━━━━━ Source document
OpenNMT-py v3.4.3 released - blazing fast beam search inference

argosopentech · January 24, 2024, 8:16pm

Hello Community

We are happy to release v3.4.3 with very fast beam search inference.
In essence we more than doubled the inference speed.

Some numbers:
v3.0.3 (Feb 2023)

Batch size	tok/sec	Time	Memory
32	2733	33.8	940M
64	4305	22.2	1.6G
128	6296	15.8	2.7G
256	8002	12.8	4.5G
512	8836	11.8	5.6G
960	8805	11.8	9.9G

v3.3.0 (June 2023)

Batch size	tok/sec	Time	Memory
32	2520	36.0	990M
64	3880	24.0	1.7G
128	5591	17.2	2.9G
256	7232	13.6	4.4G
512	7934	12.6	5.4G
960	7966	12.5	9.5G

v3.4.3 (Nov 2023)
━━━━━━━━━━
━━━━━ Records supplied
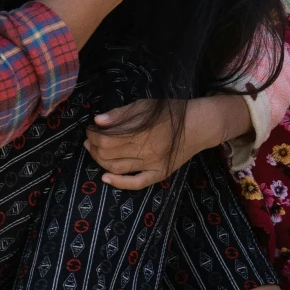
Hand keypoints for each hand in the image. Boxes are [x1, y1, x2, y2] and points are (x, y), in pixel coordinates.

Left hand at [84, 93, 247, 189]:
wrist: (199, 126)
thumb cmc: (171, 112)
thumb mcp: (145, 105)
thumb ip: (121, 113)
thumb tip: (97, 121)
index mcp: (140, 132)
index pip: (106, 139)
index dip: (93, 135)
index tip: (90, 130)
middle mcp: (145, 151)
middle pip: (108, 154)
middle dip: (94, 147)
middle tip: (90, 140)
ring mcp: (152, 165)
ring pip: (117, 168)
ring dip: (101, 162)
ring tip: (96, 153)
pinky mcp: (159, 173)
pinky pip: (137, 183)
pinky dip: (119, 183)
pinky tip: (105, 178)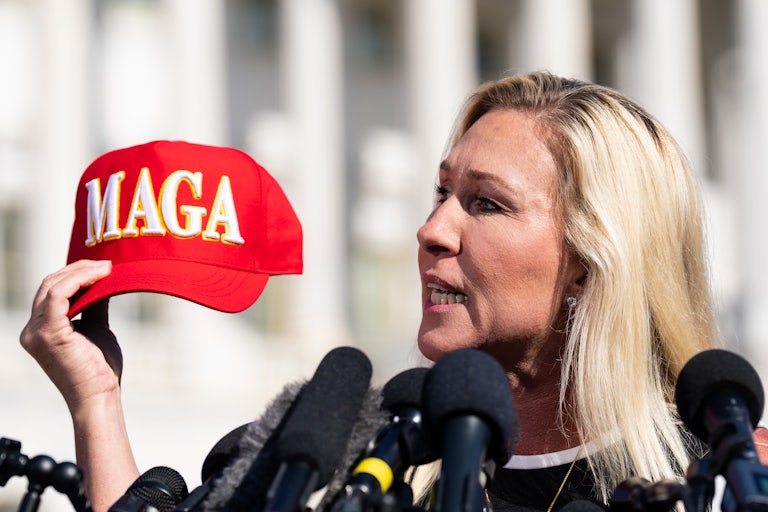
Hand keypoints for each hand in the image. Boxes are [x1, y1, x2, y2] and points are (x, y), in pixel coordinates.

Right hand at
━━━━━━━━━━
**Parts of the exercise:**
[1] Decide whether each statement agrees with the OpenNMT-py release post. Answer yes or no for each, and quote the words of the post that decide it: (a) the post claims inference speed more than doubled; (b) the v3.3.0 figures are dated February 2023; (c) the v3.4.3 figures are dated November 2023.
[2] Extend the OpenNMT-py release post, starting after its last line, "v3.4.3 (Nov 2023)".
The entries were taken from a different source than the OpenNMT-py release post.

**Answers below:**
[1]
(a) Yes: "In essence we more than doubled the inference speed."
(b) No: "v3.3.0 (June 2023)"
(c) Yes: "v3.4.3 (Nov 2023)"

[2]
Batch size	tok/sec	Time	Memory
32	5853	16.8	990M
64	10249	10.4	1.1G
128	15025	7.8	2.0G
256	18667	6.6	2.7G
512	20319	6.3	5.9G
960	21027	6.1	8.9G

All these numbers were run on a RTX4090 for a vanilla EN-DE base transformer.
The test set is 3003 sentences from WMT14, using a beam_size of 4.
A few comments:

The reported tok/sec is calculated out of the translator it does not count for:

Python interpreter loading / terminate (about 1.5 sec on my system)
Model loading (0.4 sec on my system)

I ran the same with CT2:
with a batch size of 960 examples, it takes 2.3 sec. To be fair we need to remove the python loading/termination (so 6.1 sec - 1.5 sec = 4.6 sec)
So OpenNMT-py is still twice slower than CT2 and 3 times slower at batch size 32.